Extract to read:
--- START ---

In the spirit of celebrating Agatha Christie’s 125th birthday anniversary, it was proposed recently that some members of our Golden Age of Detection Facebook group should undertake “The Tuesday Club Murders”, which has transmogrified into the Tuesday Night Bloggers. Simply put, we’re going to publish a Christie piece every Tuesday in October. You’ll find a list of participants and associated links on Curtis’s blog. We’ve recently decided to continue with a different Golden Age mystery writer every month; November will be devoted to Ellery Queen.
#5: Book-scouting Agatha Christie
A book scout is an intermediary for books; she buys books at yard sales and charity shops inexpensively and then hopes to recoup her investment, at the very least, by selling the book to a book dealer or used book store. If you know your business well, you can buy inexpensive books “on spec” because you know someone will always want that particular book, sooner or later. But if you’re just starting out, or even want to start out but don’t know how, here’s what you do.

--- END ---

Problem 1:
How many lines of the CAD file records below contain the string "qSketchRegion"? Give only the number.

Collected data entries:
--- START ---

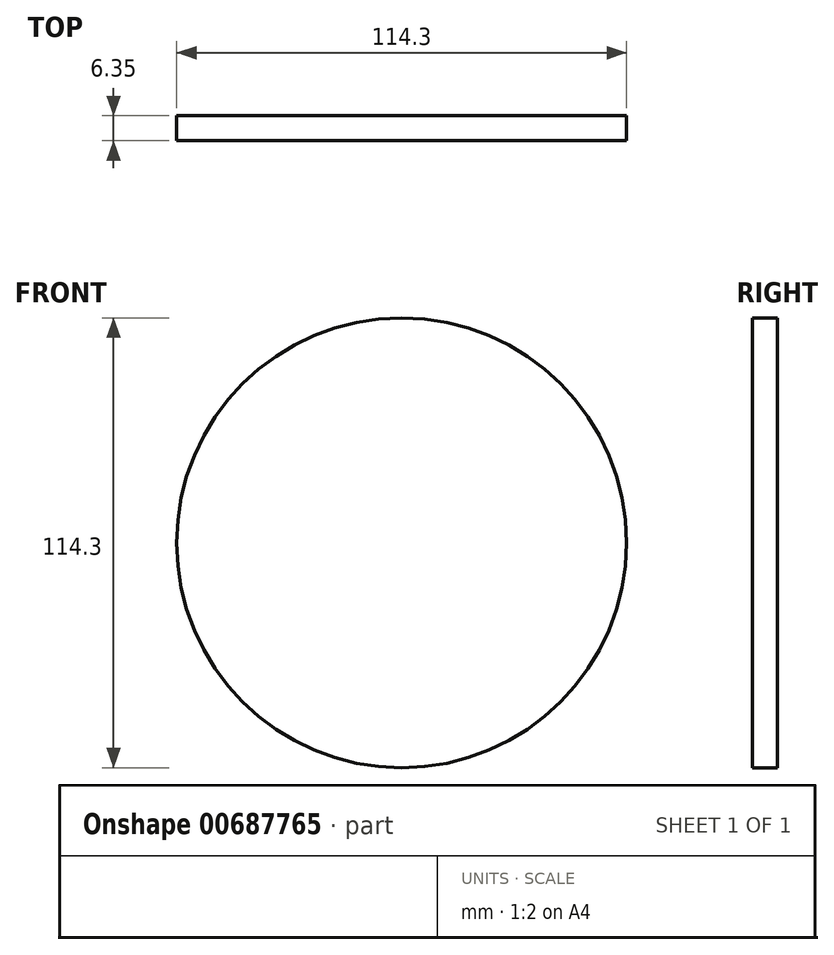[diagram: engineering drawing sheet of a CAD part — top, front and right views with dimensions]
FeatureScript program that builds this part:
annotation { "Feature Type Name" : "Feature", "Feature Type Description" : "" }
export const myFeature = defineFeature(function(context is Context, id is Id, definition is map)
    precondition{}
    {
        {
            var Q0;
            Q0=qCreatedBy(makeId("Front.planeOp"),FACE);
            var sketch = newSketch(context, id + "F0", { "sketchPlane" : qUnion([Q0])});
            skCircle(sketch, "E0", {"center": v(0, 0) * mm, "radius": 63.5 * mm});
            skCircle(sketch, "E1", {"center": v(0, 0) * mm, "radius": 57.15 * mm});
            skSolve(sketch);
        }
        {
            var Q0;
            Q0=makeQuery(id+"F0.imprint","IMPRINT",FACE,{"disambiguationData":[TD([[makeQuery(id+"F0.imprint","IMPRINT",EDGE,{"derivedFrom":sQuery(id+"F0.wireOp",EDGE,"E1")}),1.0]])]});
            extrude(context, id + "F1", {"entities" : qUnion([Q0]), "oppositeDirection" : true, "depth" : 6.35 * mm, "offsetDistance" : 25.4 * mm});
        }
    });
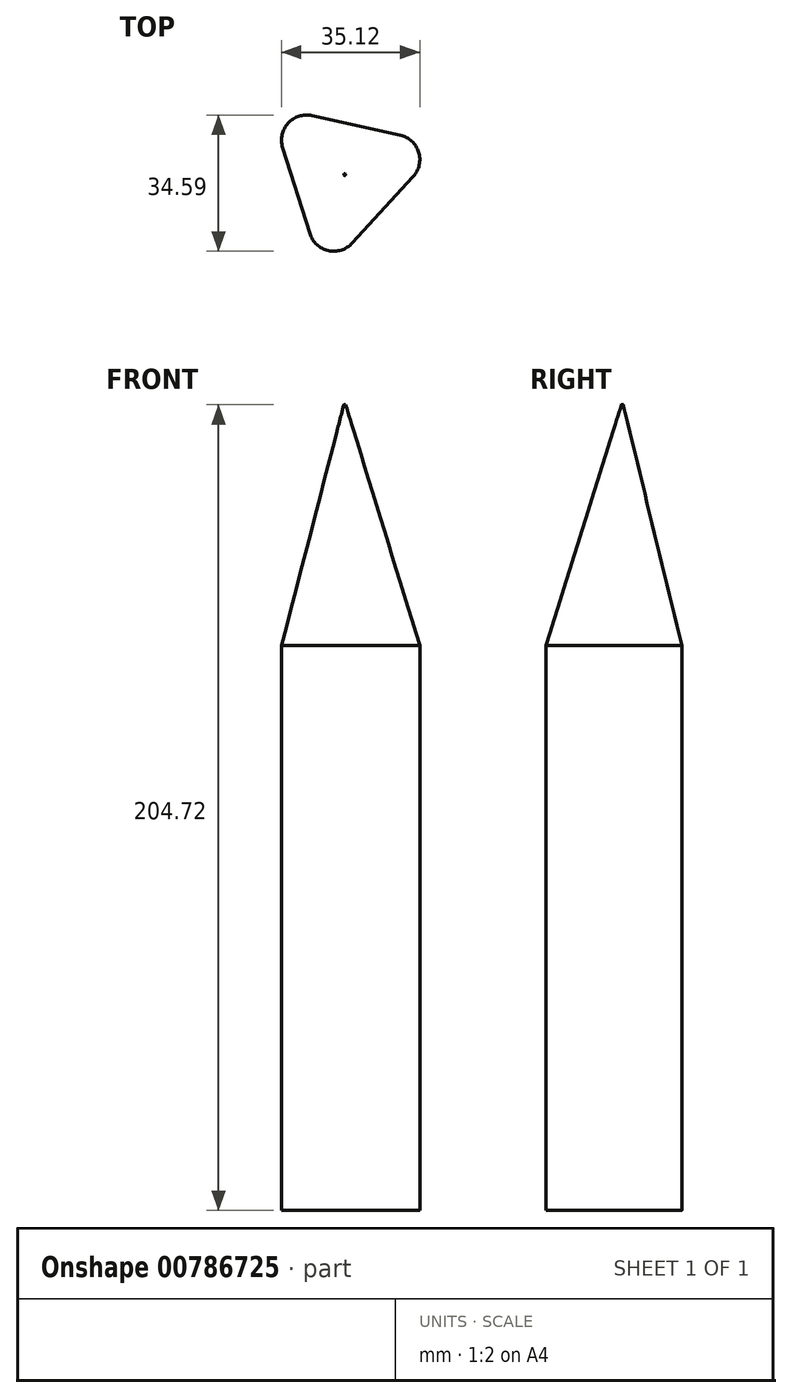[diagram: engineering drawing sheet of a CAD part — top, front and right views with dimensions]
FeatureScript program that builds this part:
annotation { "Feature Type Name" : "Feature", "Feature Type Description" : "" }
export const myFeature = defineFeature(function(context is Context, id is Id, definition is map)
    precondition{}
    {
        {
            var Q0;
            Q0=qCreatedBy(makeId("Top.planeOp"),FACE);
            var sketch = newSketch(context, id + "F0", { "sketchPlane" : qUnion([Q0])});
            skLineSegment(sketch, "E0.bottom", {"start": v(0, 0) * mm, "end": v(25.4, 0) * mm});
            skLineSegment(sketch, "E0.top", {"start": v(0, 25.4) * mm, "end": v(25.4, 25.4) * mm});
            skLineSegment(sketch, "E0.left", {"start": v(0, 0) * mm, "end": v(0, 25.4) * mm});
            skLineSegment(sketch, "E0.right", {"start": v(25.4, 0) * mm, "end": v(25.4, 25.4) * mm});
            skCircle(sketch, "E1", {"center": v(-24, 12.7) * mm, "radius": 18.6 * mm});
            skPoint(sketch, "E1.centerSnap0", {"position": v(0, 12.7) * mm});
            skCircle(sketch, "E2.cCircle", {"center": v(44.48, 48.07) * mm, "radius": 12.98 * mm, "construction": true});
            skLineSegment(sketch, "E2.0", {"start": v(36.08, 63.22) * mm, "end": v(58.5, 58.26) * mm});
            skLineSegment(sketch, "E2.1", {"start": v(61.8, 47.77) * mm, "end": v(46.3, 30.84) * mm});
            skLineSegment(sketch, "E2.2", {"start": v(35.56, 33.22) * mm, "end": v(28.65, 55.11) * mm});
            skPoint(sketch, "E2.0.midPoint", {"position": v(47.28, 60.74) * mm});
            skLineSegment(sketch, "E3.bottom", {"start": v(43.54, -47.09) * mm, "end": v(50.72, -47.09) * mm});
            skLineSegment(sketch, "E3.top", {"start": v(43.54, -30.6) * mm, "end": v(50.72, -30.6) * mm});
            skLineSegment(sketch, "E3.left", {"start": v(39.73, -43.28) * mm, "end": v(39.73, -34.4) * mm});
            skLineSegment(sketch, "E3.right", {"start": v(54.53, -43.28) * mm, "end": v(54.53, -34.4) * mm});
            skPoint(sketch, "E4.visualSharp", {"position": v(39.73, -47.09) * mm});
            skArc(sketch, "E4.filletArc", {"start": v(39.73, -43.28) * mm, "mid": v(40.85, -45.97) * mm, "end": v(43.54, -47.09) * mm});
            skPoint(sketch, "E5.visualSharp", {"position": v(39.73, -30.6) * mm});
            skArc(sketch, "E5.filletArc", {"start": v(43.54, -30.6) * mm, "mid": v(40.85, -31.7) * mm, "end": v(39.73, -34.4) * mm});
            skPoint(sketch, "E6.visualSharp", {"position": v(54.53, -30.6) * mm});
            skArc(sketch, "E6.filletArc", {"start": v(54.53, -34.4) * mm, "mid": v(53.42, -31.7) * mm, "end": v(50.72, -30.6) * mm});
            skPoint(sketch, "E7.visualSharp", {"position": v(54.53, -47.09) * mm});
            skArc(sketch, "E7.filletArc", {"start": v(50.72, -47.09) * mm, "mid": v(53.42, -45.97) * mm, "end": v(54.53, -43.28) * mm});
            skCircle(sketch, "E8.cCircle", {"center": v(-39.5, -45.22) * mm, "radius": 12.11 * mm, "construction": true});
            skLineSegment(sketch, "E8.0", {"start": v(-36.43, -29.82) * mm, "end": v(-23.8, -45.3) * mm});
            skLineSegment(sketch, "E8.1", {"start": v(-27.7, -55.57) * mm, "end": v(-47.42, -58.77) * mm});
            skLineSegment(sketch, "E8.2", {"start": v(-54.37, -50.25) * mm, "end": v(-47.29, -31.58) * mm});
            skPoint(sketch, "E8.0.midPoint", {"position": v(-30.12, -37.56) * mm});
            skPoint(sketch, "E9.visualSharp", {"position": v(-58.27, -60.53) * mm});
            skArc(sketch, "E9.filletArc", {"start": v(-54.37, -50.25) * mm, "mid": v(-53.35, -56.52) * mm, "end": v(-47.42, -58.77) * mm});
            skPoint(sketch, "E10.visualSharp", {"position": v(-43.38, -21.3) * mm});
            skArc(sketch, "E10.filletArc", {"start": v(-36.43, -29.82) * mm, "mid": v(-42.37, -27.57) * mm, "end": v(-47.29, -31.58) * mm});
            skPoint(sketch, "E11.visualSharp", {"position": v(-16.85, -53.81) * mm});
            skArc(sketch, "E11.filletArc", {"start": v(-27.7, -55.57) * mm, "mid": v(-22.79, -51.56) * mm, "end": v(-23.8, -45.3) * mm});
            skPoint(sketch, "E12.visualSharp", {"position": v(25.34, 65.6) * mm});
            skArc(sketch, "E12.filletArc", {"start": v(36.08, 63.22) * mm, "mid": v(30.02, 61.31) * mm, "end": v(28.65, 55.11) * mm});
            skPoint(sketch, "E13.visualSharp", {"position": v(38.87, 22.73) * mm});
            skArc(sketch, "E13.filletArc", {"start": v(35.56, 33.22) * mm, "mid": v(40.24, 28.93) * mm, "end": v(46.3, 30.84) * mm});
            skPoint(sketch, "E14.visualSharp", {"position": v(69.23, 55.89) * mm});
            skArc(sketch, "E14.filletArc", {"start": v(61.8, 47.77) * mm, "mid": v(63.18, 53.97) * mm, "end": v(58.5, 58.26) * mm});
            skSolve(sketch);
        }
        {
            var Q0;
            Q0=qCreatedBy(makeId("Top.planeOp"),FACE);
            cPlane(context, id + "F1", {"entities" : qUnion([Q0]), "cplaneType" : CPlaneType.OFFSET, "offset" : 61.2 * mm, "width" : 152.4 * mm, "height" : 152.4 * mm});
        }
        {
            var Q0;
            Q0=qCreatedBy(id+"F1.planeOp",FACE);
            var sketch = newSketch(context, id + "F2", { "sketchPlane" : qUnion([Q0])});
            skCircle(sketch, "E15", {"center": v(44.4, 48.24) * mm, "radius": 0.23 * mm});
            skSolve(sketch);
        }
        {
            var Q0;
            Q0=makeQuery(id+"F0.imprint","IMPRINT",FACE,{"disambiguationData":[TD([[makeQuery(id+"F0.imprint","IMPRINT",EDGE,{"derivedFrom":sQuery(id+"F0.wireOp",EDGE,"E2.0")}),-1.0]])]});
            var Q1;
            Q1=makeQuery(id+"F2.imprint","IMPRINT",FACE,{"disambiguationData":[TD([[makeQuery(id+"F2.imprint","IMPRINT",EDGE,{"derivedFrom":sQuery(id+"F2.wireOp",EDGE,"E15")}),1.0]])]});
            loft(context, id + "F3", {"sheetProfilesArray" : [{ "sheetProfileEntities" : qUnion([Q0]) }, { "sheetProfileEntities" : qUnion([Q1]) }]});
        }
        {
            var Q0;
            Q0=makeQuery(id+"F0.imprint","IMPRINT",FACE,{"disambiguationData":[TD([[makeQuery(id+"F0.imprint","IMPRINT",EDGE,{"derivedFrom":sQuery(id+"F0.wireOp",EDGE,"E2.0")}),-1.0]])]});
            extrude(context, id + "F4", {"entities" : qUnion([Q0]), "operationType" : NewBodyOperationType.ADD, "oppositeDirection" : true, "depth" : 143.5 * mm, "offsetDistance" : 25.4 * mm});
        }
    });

--- END ---
--- START ---

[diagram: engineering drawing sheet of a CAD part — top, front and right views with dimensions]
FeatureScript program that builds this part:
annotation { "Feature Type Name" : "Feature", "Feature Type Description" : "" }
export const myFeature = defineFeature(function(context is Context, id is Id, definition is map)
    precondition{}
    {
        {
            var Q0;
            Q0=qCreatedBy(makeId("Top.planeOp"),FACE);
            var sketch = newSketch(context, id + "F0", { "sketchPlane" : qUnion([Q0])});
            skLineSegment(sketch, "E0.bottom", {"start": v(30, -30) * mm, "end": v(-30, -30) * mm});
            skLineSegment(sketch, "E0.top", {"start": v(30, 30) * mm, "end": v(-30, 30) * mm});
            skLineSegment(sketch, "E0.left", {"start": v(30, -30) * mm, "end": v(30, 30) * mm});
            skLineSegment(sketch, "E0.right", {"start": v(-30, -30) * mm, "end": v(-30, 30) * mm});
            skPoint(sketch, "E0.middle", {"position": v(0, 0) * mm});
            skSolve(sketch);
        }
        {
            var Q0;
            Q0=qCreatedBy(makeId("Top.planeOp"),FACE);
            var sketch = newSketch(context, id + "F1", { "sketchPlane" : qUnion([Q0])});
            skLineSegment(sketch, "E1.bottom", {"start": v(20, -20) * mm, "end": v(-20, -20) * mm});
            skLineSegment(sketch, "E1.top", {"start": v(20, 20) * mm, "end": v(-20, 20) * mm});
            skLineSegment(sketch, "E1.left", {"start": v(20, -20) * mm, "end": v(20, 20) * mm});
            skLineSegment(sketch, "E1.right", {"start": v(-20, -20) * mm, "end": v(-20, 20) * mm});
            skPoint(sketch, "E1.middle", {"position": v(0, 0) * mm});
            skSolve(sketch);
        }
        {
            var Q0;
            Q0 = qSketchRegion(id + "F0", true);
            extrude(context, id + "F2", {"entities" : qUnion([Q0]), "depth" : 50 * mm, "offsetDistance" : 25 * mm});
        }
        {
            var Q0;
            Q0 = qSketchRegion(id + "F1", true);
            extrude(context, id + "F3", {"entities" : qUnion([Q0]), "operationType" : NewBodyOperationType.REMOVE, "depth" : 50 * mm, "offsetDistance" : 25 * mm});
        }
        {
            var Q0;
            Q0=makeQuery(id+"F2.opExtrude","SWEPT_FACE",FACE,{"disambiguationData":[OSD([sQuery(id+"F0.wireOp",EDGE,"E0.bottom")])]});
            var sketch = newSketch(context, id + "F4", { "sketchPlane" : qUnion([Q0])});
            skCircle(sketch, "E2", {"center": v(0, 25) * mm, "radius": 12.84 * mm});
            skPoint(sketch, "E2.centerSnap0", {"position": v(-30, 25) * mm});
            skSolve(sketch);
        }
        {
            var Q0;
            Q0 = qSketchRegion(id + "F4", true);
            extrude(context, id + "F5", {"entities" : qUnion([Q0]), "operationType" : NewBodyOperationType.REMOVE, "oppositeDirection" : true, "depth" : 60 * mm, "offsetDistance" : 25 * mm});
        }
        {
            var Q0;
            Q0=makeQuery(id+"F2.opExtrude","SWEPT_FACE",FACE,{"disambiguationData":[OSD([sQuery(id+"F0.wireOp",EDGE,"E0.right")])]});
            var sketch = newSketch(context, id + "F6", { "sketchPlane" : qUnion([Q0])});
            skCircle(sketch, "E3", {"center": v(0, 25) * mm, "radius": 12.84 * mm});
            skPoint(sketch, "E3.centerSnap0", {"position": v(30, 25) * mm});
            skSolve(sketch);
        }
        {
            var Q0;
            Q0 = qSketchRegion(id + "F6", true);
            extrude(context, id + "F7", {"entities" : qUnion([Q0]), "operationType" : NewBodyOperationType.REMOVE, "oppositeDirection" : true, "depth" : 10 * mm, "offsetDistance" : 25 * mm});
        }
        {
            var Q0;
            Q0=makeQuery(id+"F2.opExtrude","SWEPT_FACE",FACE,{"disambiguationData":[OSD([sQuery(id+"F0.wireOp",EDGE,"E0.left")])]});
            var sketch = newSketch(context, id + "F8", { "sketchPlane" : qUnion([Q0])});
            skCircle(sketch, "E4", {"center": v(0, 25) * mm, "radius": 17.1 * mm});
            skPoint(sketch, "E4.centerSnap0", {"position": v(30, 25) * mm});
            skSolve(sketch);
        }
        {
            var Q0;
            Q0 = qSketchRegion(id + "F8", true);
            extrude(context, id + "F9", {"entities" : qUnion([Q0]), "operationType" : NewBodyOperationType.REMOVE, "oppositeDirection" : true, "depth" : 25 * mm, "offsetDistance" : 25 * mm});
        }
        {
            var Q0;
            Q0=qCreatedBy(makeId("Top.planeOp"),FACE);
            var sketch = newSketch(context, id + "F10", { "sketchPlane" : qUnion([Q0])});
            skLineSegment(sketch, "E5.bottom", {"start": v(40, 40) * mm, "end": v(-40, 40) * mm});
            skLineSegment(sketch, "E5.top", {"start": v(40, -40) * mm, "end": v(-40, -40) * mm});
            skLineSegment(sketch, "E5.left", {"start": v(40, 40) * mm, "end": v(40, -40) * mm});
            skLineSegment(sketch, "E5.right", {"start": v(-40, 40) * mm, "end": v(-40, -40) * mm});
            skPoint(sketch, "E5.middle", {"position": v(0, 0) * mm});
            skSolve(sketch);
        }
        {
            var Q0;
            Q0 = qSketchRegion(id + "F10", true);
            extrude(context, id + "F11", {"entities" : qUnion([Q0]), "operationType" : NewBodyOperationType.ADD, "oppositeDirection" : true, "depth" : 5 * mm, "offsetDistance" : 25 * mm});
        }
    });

--- END ---

Problem 2:
Can you continue the piece above on book-scouting Agatha Christie, starting after its final sentence?

Response 1:
6

Response 2:
Go to the bookstore that you yourself shop at most often; perhaps you’re already well-known to the proprietor. Ask if you can book-scout the bookstore’s “want list”– come prepared to make a list of books that the bookstore already has had requested by other customers. “But,” you are saying already, “that’s why we have eBay and Amazon and the like, right?” It’s true, books are more available than they used to be. But the economics of the situation are such that unusual/rare books frequently have a commensurate price over the internet, and when you add in the bookseller’s mark-up (booksellers have to eat!) sometimes their customer will be looking at a $30 bill for a book that the customer probably thinks is expensive at $10. End result, no sale. So if the book scout can bring in that particular book at $5 — perfect. It never hurts to try.
If you’re lucky enough to live in a city that has a murder mystery bookstore, they frequently have a want list of mysteries you’ll never see in your lifetime; booksellers write these names down to be polite to the customer, mentally commenting, “Yeah, if anyone comes up with a copy of Obelists at Sea by C. Daly King, it’s going into MY collection!” Nevertheless, Obelists at Sea is going to be on the want list; if you find a Penguin paperback, it’s worth $25 to $50, except you won’t find one. But if you want to be a book scout in the real world and keep your mystery dealer happy, you can profitably focus on low-level bread-and-butter titles by, for instance, Agatha Christie.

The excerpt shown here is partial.